While the first activity most people associate with Africa is safaris, there are endless possibilities for adventure. You can purchase crafts in markets, venture into the Sahara with a Tuareg caravan, visit pygmy villages, hike through jungle to watch gorillas, relax on tropical islands in the Indian Ocean, snack on exotic treats, travel down a river in a dugout “pirogue”, travel across savannah on a colonial-era railway, and much more.
Africa is a very diverse continent, with each country, or even each part of a country having its own unique culture. While it is common for people in the West to refer to Africa as if it was a single country, one should remember the sheer size of the continent, and that Africa is not one country but 54 different countries, meaning that it is impossible to make generalisations of Africa as a whole.

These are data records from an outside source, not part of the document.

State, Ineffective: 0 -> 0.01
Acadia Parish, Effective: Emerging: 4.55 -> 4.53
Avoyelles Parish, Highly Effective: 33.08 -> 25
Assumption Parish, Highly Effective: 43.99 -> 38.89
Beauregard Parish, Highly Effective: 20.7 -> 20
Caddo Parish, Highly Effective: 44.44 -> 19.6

Tragically misunderstood by many people as a land of poverty, corruption, war and famine, and simply as a land of suffering—a misconception only bolstered by the media and the numerous NGOs on the continent—Africa today is a vast continent with many bustling metropolises, friendly people, and amazingly diverse and beautiful landscapes. While there are some places resembling the stereotypical Africa of war, famine, and poverty, most of the continent is peaceful, well-fed, and of working class .
Flora & Fauna
Many visitors are attracted by the African flora and fauna and several countries benefit from Safari tourism to African National Parks.
Africa is home to many famous natural wonders, from the Nile River, the world’s longest river, to Victoria Falls. The continent is home to two of the world’s four volcanoes with permanent lava lakes—the dramatic Mount Nyiragongo which rises hundreds of metres above Goma, DRC and Erta Ale in Ethiopia’s stark Danakil Depression (the others are Mt.Erebus in Antarctica & Kilauea in Hawaii). Both volcanoes can be climbed by the adventurous tourist to stand at the rim gazing in awe at the bubbling lava below, an especially incredible sight at night!
While the continent’s diverse and unique wildlife is often all that is mentioned in regards to African travel, as home to the oldest civilizations on the planet, Africa has equally impressive cultures and history. The most famous civilization on the continent, and arguably in the world, is that of ancient Egypt. From the southern city of Abu Simbel to Luxor and all the way north to Alexandria and Cairo, including the Pyramids of Giza, the only surviving of the original Seven Wonders of the World and the most iconic symbols of this ancient kingdom. Sites from the Nubian-Kushite Kingdom that broke away from Egypt can be found in Sudan, such as Gebel Barkal and many other pyramids in Meroe.
Ethiopia offers many ruins from the ancient Axumite Kingdom where the Queen of Sheba ruled. The obelisks and Dungur ruins in Axum were built prior to the kingdom’s conversion to Christianity, while many other great monuments, such as the Ezana Stone and the Church of Our Lady Mary of Zion, where the Arc of the Covenant is said to be stored, were built after the conversion as religious sites. Other famous Christian structures built later by the kingdom’s successor, the Abyssinian Empire, especially during the 12th and 13th centuries, can also be found in Lalibela.